Flat interior singularities for area almost-minimizing currents

TL;DR

This paper constructs examples of area almost-minimizing currents with flat singular sets that can be any closed, empty interior subset of a plane, demonstrating the sharpness of previous regularity results.

Contribution

It provides explicit constructions of almost-minimizing currents with prescribed flat singular sets, showing the limits of regularity results for such currents.

Findings

Constructed examples with flat singular sets containing any closed, empty interior subset.

Demonstrated sharpness of Bombieri's density result for almost-minimizing currents.

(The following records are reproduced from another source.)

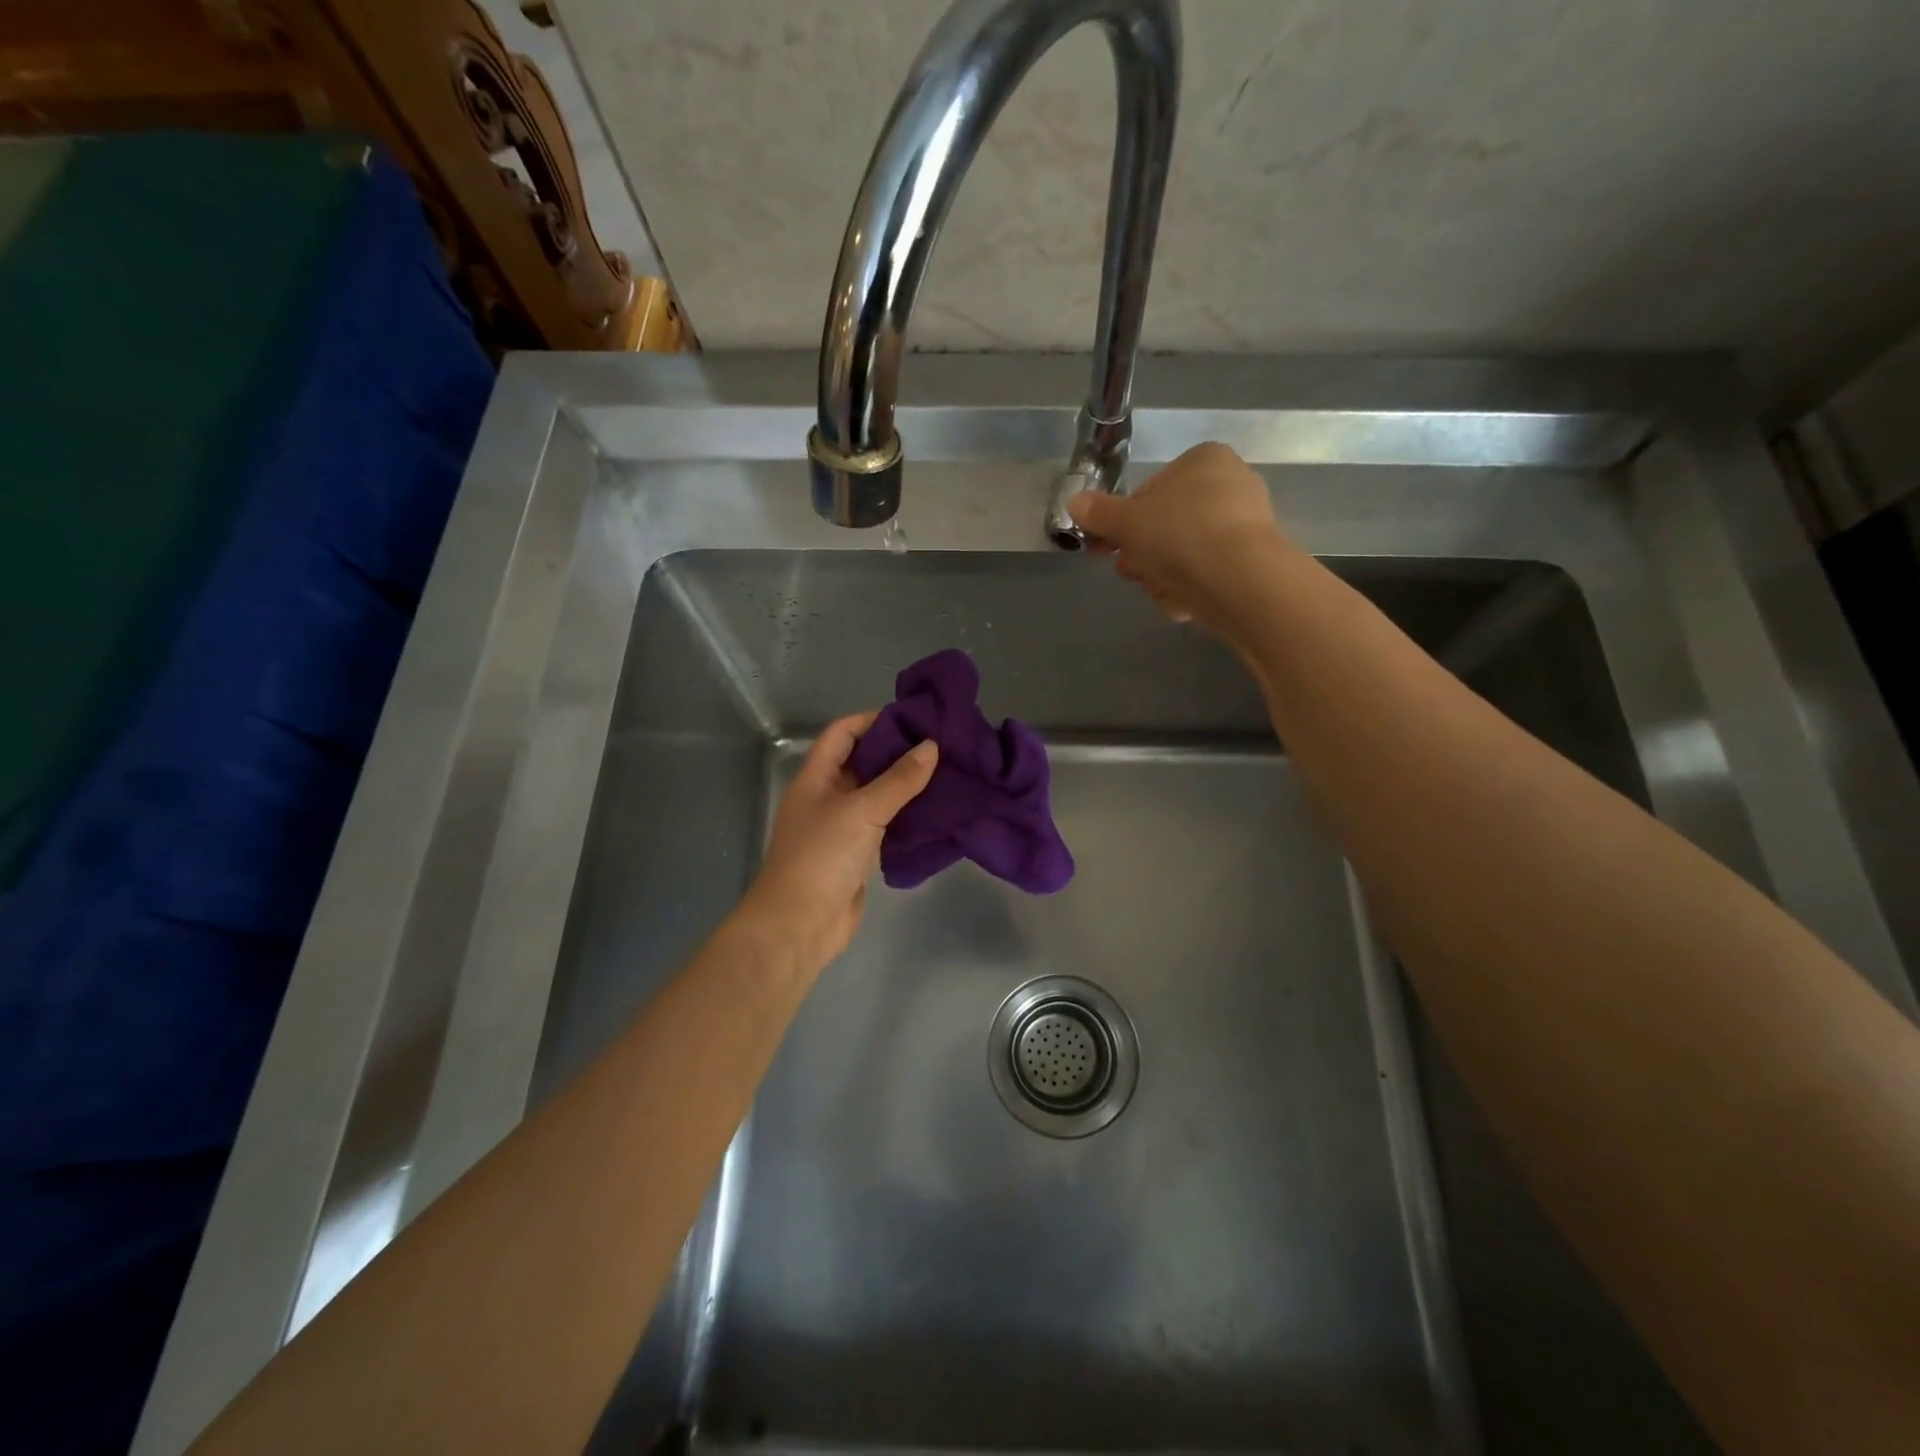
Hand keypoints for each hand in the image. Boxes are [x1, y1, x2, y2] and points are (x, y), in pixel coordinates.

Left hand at [739, 712, 938, 977]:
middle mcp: (827, 797)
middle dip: (897, 752)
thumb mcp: (862, 811)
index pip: (843, 733)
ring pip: (876, 795)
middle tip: (940, 745)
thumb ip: (898, 780)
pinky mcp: (856, 854)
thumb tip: (931, 746)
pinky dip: (906, 817)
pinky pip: (884, 825)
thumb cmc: (823, 856)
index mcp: (816, 777)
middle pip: (862, 762)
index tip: (914, 718)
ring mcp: (841, 827)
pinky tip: (936, 812)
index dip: (873, 720)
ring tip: (946, 773)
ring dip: (905, 786)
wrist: (800, 924)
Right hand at [1068, 441, 1292, 632]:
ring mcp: (1246, 526)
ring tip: (1156, 588)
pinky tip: (1182, 602)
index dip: (1122, 521)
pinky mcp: (1252, 563)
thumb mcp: (1126, 521)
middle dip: (1141, 552)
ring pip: (1184, 554)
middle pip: (1166, 524)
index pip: (1149, 490)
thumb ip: (1098, 513)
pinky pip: (1207, 574)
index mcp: (1204, 461)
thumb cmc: (1179, 535)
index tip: (1106, 545)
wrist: (1240, 581)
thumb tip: (1073, 503)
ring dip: (1160, 575)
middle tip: (1128, 570)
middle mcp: (1231, 485)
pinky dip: (1189, 588)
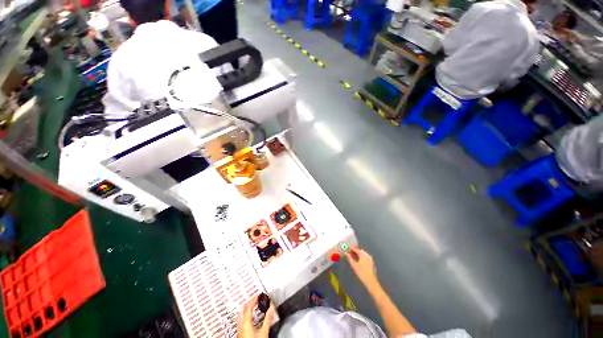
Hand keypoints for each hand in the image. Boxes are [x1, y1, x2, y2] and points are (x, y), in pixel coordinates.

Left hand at [237, 294, 275, 337]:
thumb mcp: (264, 331)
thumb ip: (268, 319)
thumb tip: (272, 308)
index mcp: (245, 323)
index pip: (248, 307)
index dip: (253, 299)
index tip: (259, 295)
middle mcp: (240, 325)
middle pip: (242, 310)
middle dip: (249, 302)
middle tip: (255, 298)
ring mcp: (239, 330)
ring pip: (240, 315)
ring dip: (246, 308)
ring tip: (252, 305)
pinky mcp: (240, 334)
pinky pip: (241, 320)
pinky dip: (245, 315)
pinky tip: (250, 317)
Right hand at [345, 247, 378, 287]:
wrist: (371, 282)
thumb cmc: (362, 273)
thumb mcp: (354, 265)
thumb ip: (350, 258)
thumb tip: (346, 253)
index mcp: (363, 254)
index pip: (356, 249)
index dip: (351, 249)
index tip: (347, 250)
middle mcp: (367, 255)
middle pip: (360, 251)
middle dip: (355, 251)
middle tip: (349, 253)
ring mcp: (370, 259)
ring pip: (363, 254)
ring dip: (358, 254)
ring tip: (353, 257)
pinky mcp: (371, 263)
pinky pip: (365, 257)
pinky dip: (361, 257)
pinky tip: (358, 261)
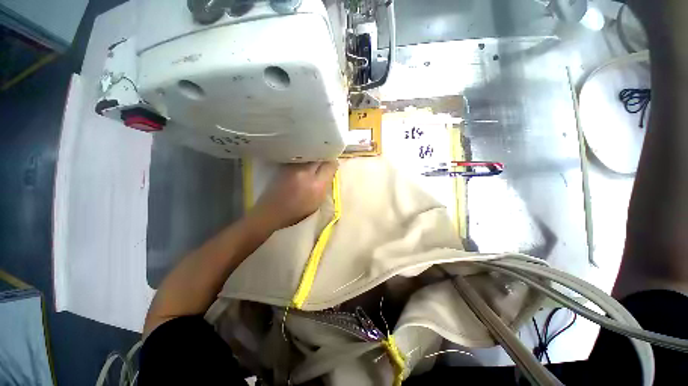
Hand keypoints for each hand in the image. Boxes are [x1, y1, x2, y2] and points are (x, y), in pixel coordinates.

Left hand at [250, 161, 337, 231]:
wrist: (272, 211)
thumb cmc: (297, 212)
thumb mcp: (317, 202)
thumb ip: (325, 185)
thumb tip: (330, 171)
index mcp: (317, 186)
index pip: (330, 165)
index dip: (333, 164)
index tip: (332, 166)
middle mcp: (306, 173)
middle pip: (320, 157)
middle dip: (324, 158)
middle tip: (324, 163)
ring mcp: (294, 168)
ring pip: (309, 155)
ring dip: (314, 157)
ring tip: (314, 163)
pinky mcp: (285, 166)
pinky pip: (300, 158)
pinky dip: (304, 159)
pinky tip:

Extended understanding of the possible structure of singular sets in area almost-minimizing currents.

Abstract

The interior regularity of area-minimizing integral currents and semi-calibrated currents has been studied extensively in recent decades, with sharp dimension estimates established on their interior singular sets in any dimension and codimension. In stark contrast, the best result in this direction for general almost-minimizing integral currents is due to Bombieri in the 1980s, and demonstrates that the interior regular set is dense. The main results of this article show the sharpness of Bombieri's result by constructing two families of examples of area almost-minimizing integral currents whose flat singular sets contain any closed, empty interior subset $K$ of an $m$-dimensional plane in $\mathbb{R}^{m+n}$. The first family of examples are codimension one currents induced by a superposition of $C^{k,\alpha_*}$ graphs with $K$ contained in the boundary of their zero set. The second family of examples are two dimensional area almost-minimizing integral currents in $\mathbb{R}^4$ whose set of branching singularities contains $K$.